Alors que les critères retenus pour distinguer la nouvelle et le conte portent plutôt sur le contenu, c’est d’abord sur des aspects formels qu’on a coutume d’opposer nouvelle et roman : structure, temporalité, modes de réception... (voir Repères). En ce sens, plutôt que de brièveté, on parlera de simplicité, d’unité, de concentration. La différence d’ampleur matérielle (l’épaisseur du volume, le nombre de pages) ne serait en effet que secondaire si elle ne renvoyait à une divergence plus essentielle sur la manière de raconter une histoire, de traiter des personnages, de s’adresser au lecteur. En revanche, il n’est pas certain, contrairement à ce qu’on a pu prétendre quelquefois, que ces différences formelles se retrouvent sur le plan thématique. Ainsi les sujets de romans et de nouvelles au XIXe siècle présentent-ils une convergence incontestable. Et l’émergence, au XXe siècle, d’un nouveau type de sujets de nouvelles n’est pas sans rapport avec la transformation parallèle des thèmes romanesques.
L’appartenance de la nouvelle à la catégorie du récit amène tout naturellement à la confronter aux autres genres narratifs. Pourtant, Edgar A. Poe, qui fut non seulement un très grand nouvelliste, mais également l’un des rares théoriciens du genre, posant la brièveté comme norme première, n’hésite pas à rapprocher la nouvelle d’un autre genre bref par excellence : le poème lyrique. C’est d’ailleurs moins la brièveté en tant que telle que l’unité du texte et les conditions de réception, qui en découlent ou qui l’induisent, qui, d’après Poe, légitiment ce voisinage ; comme le poème lyrique, la nouvelle se laisse appréhender globalement, et c’est ce qui fait sa supériorité : « Si un ouvrage littéraire est trop long pour se laisser lire en une seule séance, il faut nous résigner à nous priver de l’effet prodigieusement important qui résulte de l’unité d’impression ; car, si deux séances sont nécessaires, les affaires du monde s’interposent, et tout ce que nous appelons l’ensemble, totalité, se trouve détruit du coup. » On sait que ce texte a été traduit par Baudelaire. Or il pose justement la question du statut, entre autres, du poème en prose. Il amène également à s’interroger sur l’appartenance générique d’un certain nombre de textes contemporains, brefs, peu narratifs, non identifiés explicitement et, si l’on peut dire, officiellement, comme poèmes.

DONNÉES AFFICHÉES ▸
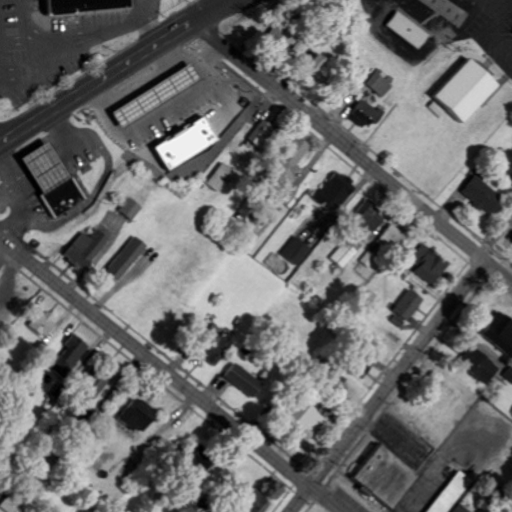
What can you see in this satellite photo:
building: (82, 4)
building: (81, 5)
road: (208, 10)
road: (217, 10)
building: (405, 28)
building: (406, 30)
building: (311, 68)
building: (181, 77)
road: (98, 81)
building: (377, 85)
building: (464, 89)
building: (461, 90)
building: (363, 113)
building: (257, 133)
building: (184, 143)
road: (354, 150)
building: (285, 163)
building: (217, 177)
building: (49, 178)
building: (52, 179)
building: (334, 190)
building: (482, 196)
building: (127, 208)
building: (365, 217)
building: (391, 238)
building: (84, 249)
building: (294, 251)
building: (344, 254)
building: (124, 258)
building: (123, 259)
building: (428, 265)
building: (407, 305)
building: (41, 323)
building: (499, 333)
building: (214, 347)
building: (74, 353)
building: (476, 366)
building: (358, 367)
road: (170, 374)
building: (508, 375)
building: (240, 379)
road: (388, 385)
building: (95, 386)
building: (136, 415)
building: (304, 422)
building: (183, 445)
building: (382, 476)
building: (382, 477)
building: (448, 493)
building: (448, 493)
building: (250, 501)
building: (457, 509)
building: (162, 510)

SÉRIE DE TÂCHES ▸
(1) Remplacez « road » par « chemin » dans les entrées, depuis leur début jusqu'à la ligne contenant « building: (365, 217) » incluse, puis recopiez ces lignes sans autre modification et sans les images.
(2) Poursuivez le texte sur la nouvelle et les autres genres après sa dernière phrase.

RÉSULTATS OBTENUS ▸
(1)
What can you see in this satellite photo:
building: (82, 4)
building: (81, 5)
chemin: (208, 10)
chemin: (217, 10)
building: (405, 28)
building: (406, 30)
building: (311, 68)
building: (181, 77)
chemin: (98, 81)
building: (377, 85)
building: (464, 89)
building: (461, 90)
building: (363, 113)
building: (257, 133)
building: (184, 143)
chemin: (354, 150)
building: (285, 163)
building: (217, 177)
building: (49, 178)
building: (52, 179)
building: (334, 190)
building: (482, 196)
building: (127, 208)
building: (365, 217)

(2)
Le principal intérêt de ce rapprochement entre la nouvelle et le poème lyrique est de mettre l’accent sur la réception, aspect capital quoique trop longtemps négligé, de l’œuvre littéraire. Cela ne suffit cependant pas à le rendre totalement convaincant. Il semble bien, au contraire, que la nouvelle ressortisse irréductiblement au mode narratif, et qu’il soit permis de voir là l’un de ses traits fondamentaux.

Le recueil de nouvelles À l’instar du poème, la nouvelle n’est jamais publiée seule, mais toujours en compagnie d’autres textes, de natures semblables ou différentes, selon qu’elles s’insère dans un journal, une revue ou un recueil.
Ce dernier apparaît généralement comme un ensemble plus ou moins cohérent et signifiant, et cela dès l’origine : dans Le Décaméron, dix narrateurs réunis vont raconter leurs histoires. Ce topos sera repris maintes et maintes fois, de L’Heptaméron aux Contes de la bécasse.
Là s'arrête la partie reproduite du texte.